Pour le reste, nous avons fait le choix d’assumer pleinement cette responsabilité.
Un accueil humain
Nous faisons en sorte que ces jeunes soient accueillis dans notre dispositif d’accueil classique, qu'ils bénéficient de tous les moyens, de toute l'attention dont ils ont besoin, que soit respectée et leur dignité et leur culture.
Nous avons par ailleurs fait le choix, depuis plusieurs années, de continuer à les accompagner après leur majorité, par un contrat jeunes majeurs, pour terminer les études amorcées, ou engager les procédures de régularisation de leur situation, pour faciliter leur insertion et leur donner les moyens de dessiner leur propre parcours de vie. Car comme le disait Jean Guéhenno, homme de lettre originaire de nos terres : il faut mener un homme, tout homme, jusqu’à lui-même et lui apprendre à se construire. C’est un impératif qui vaut pour tous les enfants qui grandissent en Ille et Vilaine. C’est notre volonté et c’est un dispositif dont, je crois, nous pouvons être fiers.
Un système en surchauffe
Nous avons donc fait le choix d’un dispositif généreux et humain car nous pensons que cela s’inscrit dans une tradition qui nous honore : celle de l’accueil des plus fragiles, de l’entre-aide, de la solidarité. Mais les réseaux de passeurs semblent encore fonctionner à plein régime. De plus, nous centralisons, par la présence de la borne Eurodac à Rennes, l’essentiel des arrivées pour le grand Ouest. Nous assurions l’accueil de 5 mineurs étrangers isolés en 2000, de 66 en 2008 et plus de 252 aujourd’hui. Nos services sociaux sont à bout de souffle, certains de nos agents suivant près de 10 situations de mineurs différents de façon simultanée. C'est tout le système qui est en surchauffe. Quand, dans le même temps, plus de 400 enfants supplémentaires ont été confiés au département par décisions de justice.

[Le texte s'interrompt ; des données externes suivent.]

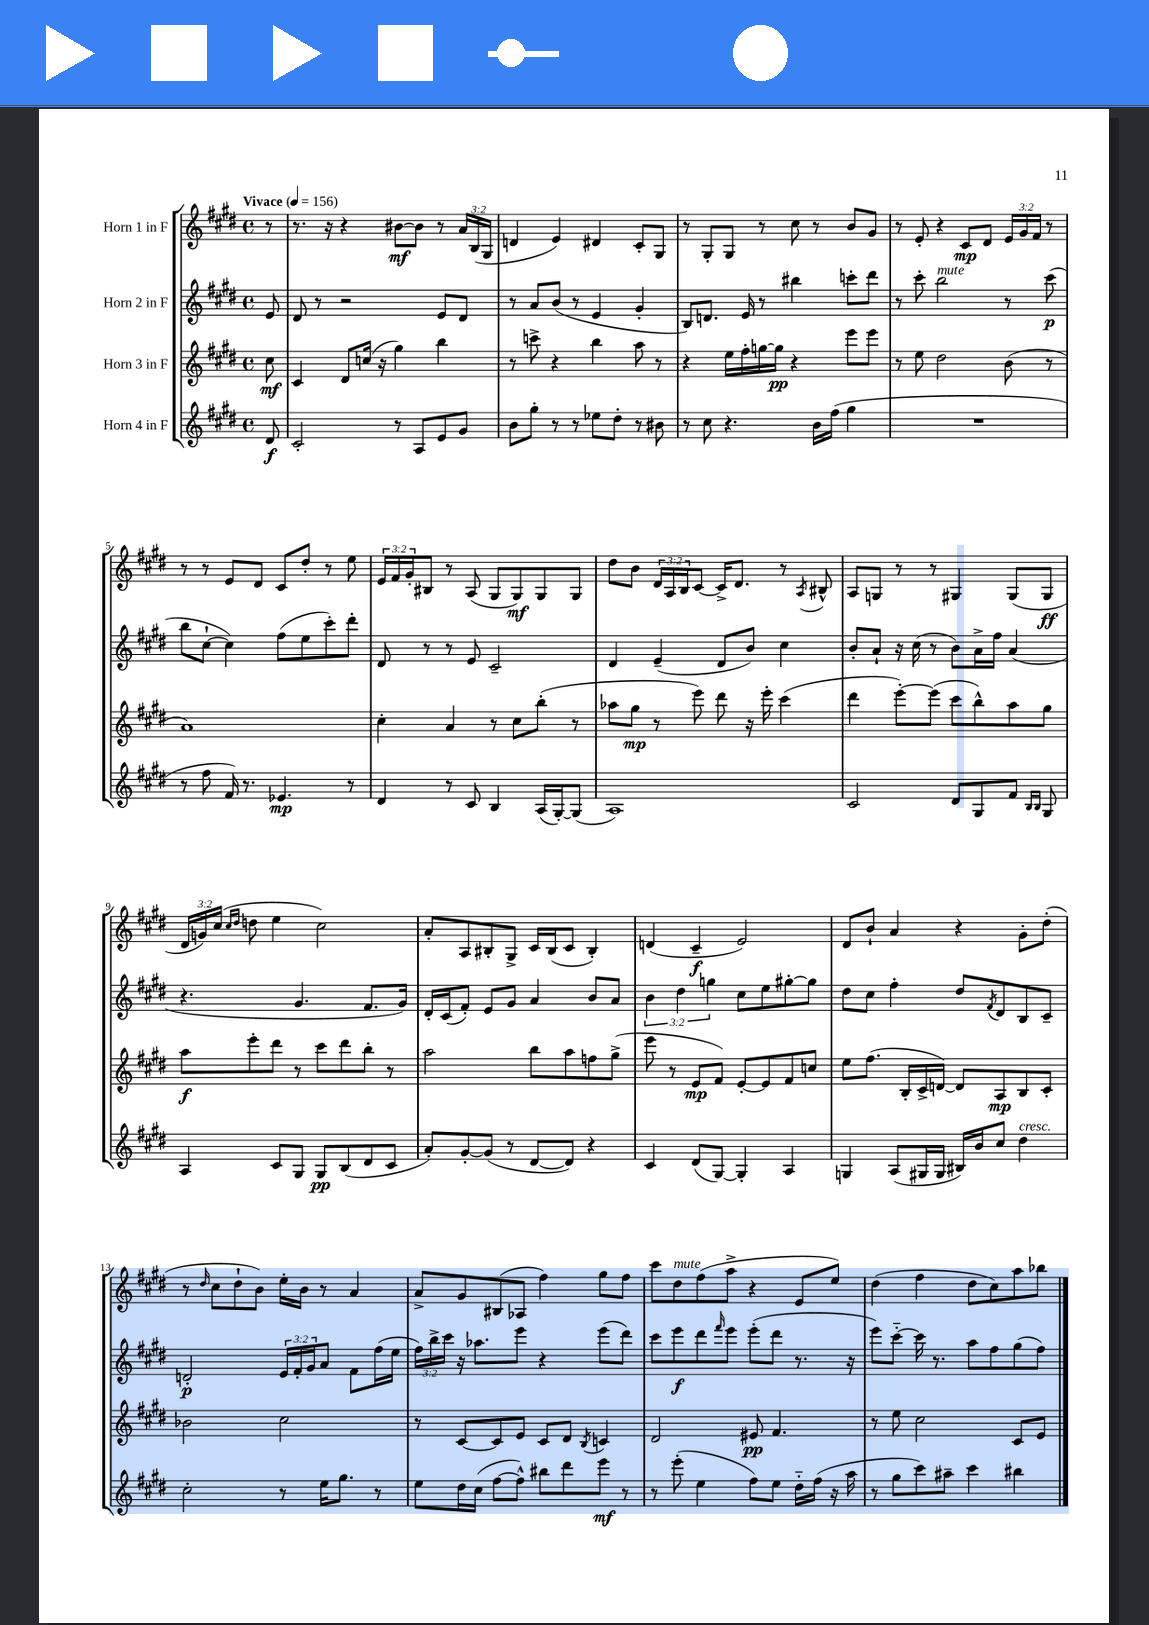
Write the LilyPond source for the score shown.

<<
\new StaffGroup <<
\new Staff = "s0" \with { instrumentName = "Horn 1 in F" } {
    \clef treble \key e \major \defaultTimeSignature \time 4/4 \override Staff.TupletNumber.text = #tuplet-number::calc-fraction-text \partial 8 \tempo "Vivace" 4 = 156
    r8 |
    r8. r16 r4 bis'8~\mf bis'8 r8 \tuplet 3/2 { a'16 b16( gis16 } |
    d'4 e'4) dis'4 cis'8-. gis8 |
    r8 gis8-. gis8 r8 cis''8 r8 b'8 gis'8 |
    r8 e'8-. r4 cis'8\mp dis'8 \tuplet 3/2 { e'16 gis'16 fis'16 } r8 |
    r8 r8 e'8 dis'8 cis'8 dis''8-. r8 e''8 |
    \tuplet 3/2 { e'16 fis'16 gis'16-. } bis8 r8 a8( gis8 gis8\mf) gis8 gis8 |
    dis''8 b'8 \tuplet 3/2 { dis'16 a16 b16 } cis'8~ cis'16-> dis'8. r8 \acciaccatura { a8 } bis8-^ |
    a8 g8 r8 r8 gis4 gis8( gis8\ff |
    \tuplet 3/2 { dis'16 g'16) cis''16( } \grace { cis''16 dis''16 } d''8 e''4 cis''2) |
    a'8-. a8 bis8-. gis8-> cis'16 bis16( cis'8 bis4-.) |
    d'4( cis'4--\f e'2) |
    dis'8 b'8-! a'4 r4 gis'8-. dis''8-.( |
    r8 \grace { dis''16 } cis''8 dis''8-! b'8) e''16-. b'16 r8 a'4 |
    a'8-> gis'8 bis8( aes8 fis''4) gis''8 fis''8 |
    cis'''8 dis''8^\markup { \italic "mute" } fis''8( a''8-> r4 e'8 e''8) |
    dis''4( fis''4 dis''8 cis''8) a''8 bes''8 \bar "|." |
}
\new Staff = "s1" \with { instrumentName = "Horn 2 in F" } {
    \clef treble \key e \major \defaultTimeSignature \time 4/4 \override Staff.TupletNumber.text = #tuplet-number::calc-fraction-text \partial 8
    e'8 |
    dis'8 r8 r2 e'8 dis'8 |
    r8 a'8 b'8( r8 e'4 gis'4-. |
    b8) d'8. e'16 r8 bis''4 c'''8-. dis'''8 |
    r8 cis'''8-. b''2^\markup { \italic "mute" } r8 cis'''8\p( |
    b''8 cis''8~-! cis''4) fis''8( e''8 cis'''8-.) dis'''8-. |
    dis'8 r8 r8 e'8 cis'2-- |
    dis'4 e'4--( dis'8 b'8) cis''4 |
    b'8-. a'8-! r16 cis''16( r8 b'8) a'16-> fis''16 a'4( |
    r4. gis'4. fis'8. gis'16) |
    dis'16-. cis'16( fis'8-.) e'8 gis'8 a'4 b'8 a'8 |
    \tuplet 3/2 { b'4 dis''4 g''4 } cis''8 e''8 gis''8~-. gis''8 |
    dis''8 cis''8 fis''4-. dis''8 \acciaccatura { fis'8 } dis'8 b8 cis'8-- |
    d'2-.\p \tuplet 3/2 { e'16 fis'16-. gis'16 } a'8 fis'8 fis''16( e''16 |
    \tuplet 3/2 { fis''16) b''16-> cis'''16 } r16 aes''8. e'''8 r4 e'''8( dis'''8) |
    cis'''8 e'''8\f dis'''8 \grace { fis'''16 } e'''8 e'''8-.( dis'''8 r8. r16 |
    e'''8) cis'''8~-_ cis'''16 r8. a''8 fis''8 gis''8( fis''8) \bar "|." |
}
\new Staff = "s2" \with { instrumentName = "Horn 3 in F" } {
    \clef treble \key e \major \defaultTimeSignature \time 4/4 \partial 8
    cis''8\mf |
    cis'4 dis'8 c''16( r16 gis''4) b''4 |
    r8 c'''8-> r4 b''4 a''8 r8 |
    r4 e''16 fis''16-. g''16~ g''16\pp r4 e'''8 e'''8 |
    r8 e''8 dis''2 b'8( r8 |
    a'1) |
    cis''4-. a'4 r8 cis''8 b''8-.( r8 |
    aes''8 gis''8\mp r8 e'''8) dis'''8 r16 e'''16-. cis'''4( |
    dis'''4 e'''8~-.) e'''8( cis'''8 b''8-^) a''8 gis''8 |
    a''8\f e'''8-. dis'''8 r8 cis'''8 dis'''8 b''8-. r8 |
    a''2 b''8 a''8 f''8 gis''8->( |
    e'''8 r8 e'8\mp fis'8) e'8~-. e'8 fis'8 c''8 |
    e''8 fis''8.( b16-. cis'16-> d'16~) d'8 a8\mp b8 cis'8-. |
    bes'2 cis''2 |
    r8 cis'8~ cis'8 e'8 cis'8 dis'8 \acciaccatura { b8 } c'4 |
    dis'2 eis'8\pp fis'4. |
    r8 e''8 cis''2 cis'8 e'8 \bar "|." |
}
\new Staff = "s3" \with { instrumentName = "Horn 4 in F" } {
    \clef treble \key e \major \defaultTimeSignature \time 4/4 \partial 8
    dis'8\f |
    cis'2-. r8 a8 e'8 gis'8 |
    b'8 gis''8-. r8 r8 ees''8 dis''8-. r8 bis'8 |
    r8 cis''8 r4. b'16 fis''16( gis''4 |
    R1 |
    r8 fis''8 fis'16) r8. ees'4.\mp r8 |
    dis'4 r8 cis'8 b4 a16( gis16~-.) gis8( |
    a1) |
    cis'2 dis'8 gis8 fis'8 \grace { b16 b16 } gis8 |
    a4 cis'8 gis8 gis8\pp b8( dis'8 cis'8 |
    a'8-.) gis'8~-. gis'8( r8 dis'8~ dis'8) r4 |
    cis'4 dis'8( gis8~) gis4-. a4 |
    g4 a8( gis16 gis16 bis16) b'16 cis''8 dis''4^\markup { \italic "cresc." } |
    cis''2-. r8 e''16 gis''8. r8 |
    e''8 dis''16 cis''16( fis''8~ fis''8-^) bis''8 dis'''8 e'''8\mf r8 |
    r8 e'''8-.( e''4 fis''8) e''8 dis''16-_ fis''16( r16 a''16 |
    r8 gis''8 cis'''8) ais''8-- cis'''4 bis''4 \bar "|." |
}
>>
>>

D’où la double injonction : nécessité de préserver la qualité de notre accueil et de veiller aux conditions de travail des travailleurs sociaux. Nous réfléchissons à un nouveau dispositif, plus performant, plus souple qui soit mieux conçu pour mobiliser plus d’acteurs. Les jeunes étrangers y trouveront un accueil plus adapté à des situations complexes et diverses (traductions, hébergement, soutien humain).
Quand aux tests osseux…
C’est à la justice qu’appartient, par la loi, la responsabilité de décider de la minorité. Je me suis exprimé clairement et fortement contre les conditions de détermination de la minorité du jeune. J’ai condamné les pratiques humiliantes et contraires à la dignité humaine, les interpellations musclées à la sortie des écoles ou des lieux d’hébergement, les examens génitaux ou pileux, dégradants parce que réduisant l’individu à une chose dont l’on mesure scientifiquement l’évolution physique.
Et j’ai toujours dit également que la radiographie du poignet ne pouvait constituer l’unique moyen de détermination de l’âge de la personne et que, au vu de sa faible fiabilité, il devait être interprété systématiquement au bénéfice du jeune.
Là aussi, je ne crois pas avoir varié.
Quoiqu’il en soit, sur ce sujet complexe, nous avons toujours entretenu un dialogue constructif avec les associations d’aides aux immigrants comme je continue de m’adresser aux diverses autorités concernées. Et ceci, au nom du seul intérêt qui vaille : celui des mineurs dont j’ai, en tant que Président du conseil général, la responsabilité de la protection.